In the selected readings by H.G. Wells, the stories show very compellingly what happens when a person tinkers with science, visibility, control, biology and religion. These stories are powerful and frightening at times and challenge our notions about humanity, ethics and social structure. “The Star”, however, is distinctly different in that it shows how powerless mankind is in reality to the might of the universe. It shows what nature can do to us and not how mankind can control nature.
Wells wants to contrast the immensity and size of the universe to the inconsequential incidentals with which mankind concerns itself. The narrator expounds that “few people without a training in science can realize the huge isolation of the solar system.”

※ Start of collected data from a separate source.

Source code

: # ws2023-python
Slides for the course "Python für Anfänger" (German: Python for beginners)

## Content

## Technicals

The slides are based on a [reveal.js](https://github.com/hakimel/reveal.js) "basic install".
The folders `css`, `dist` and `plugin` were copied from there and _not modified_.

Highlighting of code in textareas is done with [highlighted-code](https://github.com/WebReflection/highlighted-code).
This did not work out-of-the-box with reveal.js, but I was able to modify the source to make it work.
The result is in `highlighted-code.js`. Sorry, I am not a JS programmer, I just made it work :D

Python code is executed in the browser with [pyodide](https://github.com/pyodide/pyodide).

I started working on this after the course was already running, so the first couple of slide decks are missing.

The seriousness of the new star is noticed at first only by scientists, while the average person failed to care past their own little world to give much notice to the event taking place. “’What is a new star to me?’ cried the weeping woman, kneeling beside her dead”, while “pretty women, flushed and glittering, heard the news told jestingly between the dances, and feigned an intelligent interest they did not feel.” As the star grew nearer, people continued to be nonplussed, and “save for the talk of idle moments and the splendor of the night, nine human beings out of ten were still busy at their common occupations.” Wells is suggesting that humans are merely interested in what directly affects their own lives: “Do we come in the way? I wonder —” asks the school boy.
The devastation sustained by the star was inevitable, and there was nothing, not even the learned scientists, could do to stop it. Prayer was futile. The havoc and destruction changed the earth irreversibly.
Compared to the other Wells selections, “The Star” shows the overwhelming domination of nature and the pettiness of mankind in comparison. As the master mathematician says, “Man has lived in vain.”